Because when he searched the government database, the problem got worse.

Ji-Hoon’s ID number didn’t exist.

His birth records were gone.

There were no official records of him before the age of 18.

His existence began and ended in fragments, scattered and incomplete.

Ji-Hoon pushed back from the desk, his pulse hammering.

Someone had erased him.

Not just his name on a few articles. Not just some database glitch.

His entire past.

Min-Soo let out a low whistle. “Okay, uh... now it’s getting creepy.”

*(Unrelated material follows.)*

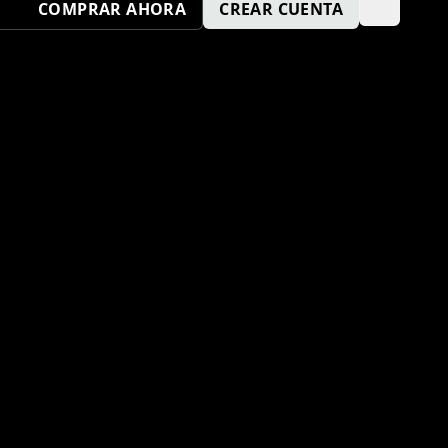
COMPRAR AHORA
CREAR CUENTA
ENVÍA TU SOLICITUD AQUÍ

Ji-Hoon swallowed hard, his mind racing.

The payphone. The voice. The disappearing records.

There was only one explanation that made sense.

Someone—or something—had started wiping him from existence.

And the worst part?

He had no idea why.

That night, Ji-Hoon didn’t go home.

He sat in a dingy 24-hour diner, staring at his reflection in the window. The neon signs outside flickered, casting strange colors across his face.

He pulled out his phone and dialed a number he hadn’t called in years.

His mother.

It rang.

And rang.

And rang.

Then—

"The number you have dialed is no longer in service."

Ji-Hoon’s breath caught.

He tried again.

Same message.

A wave of nausea rolled through him.

Was his family next?

Was this erasure spreading?

And if it was—

How much longer did he have?

At exactly 1:13 AM, his phone rang again.

This time, he answered before the first ring finished.

"Do you believe me now?" the whisper asked.

Ji-Hoon closed his eyes.

“…Who are you?”

The whisper was closer this time.

"I’m the only one who remembers you."

"Some disappearances are planned. Others are warnings."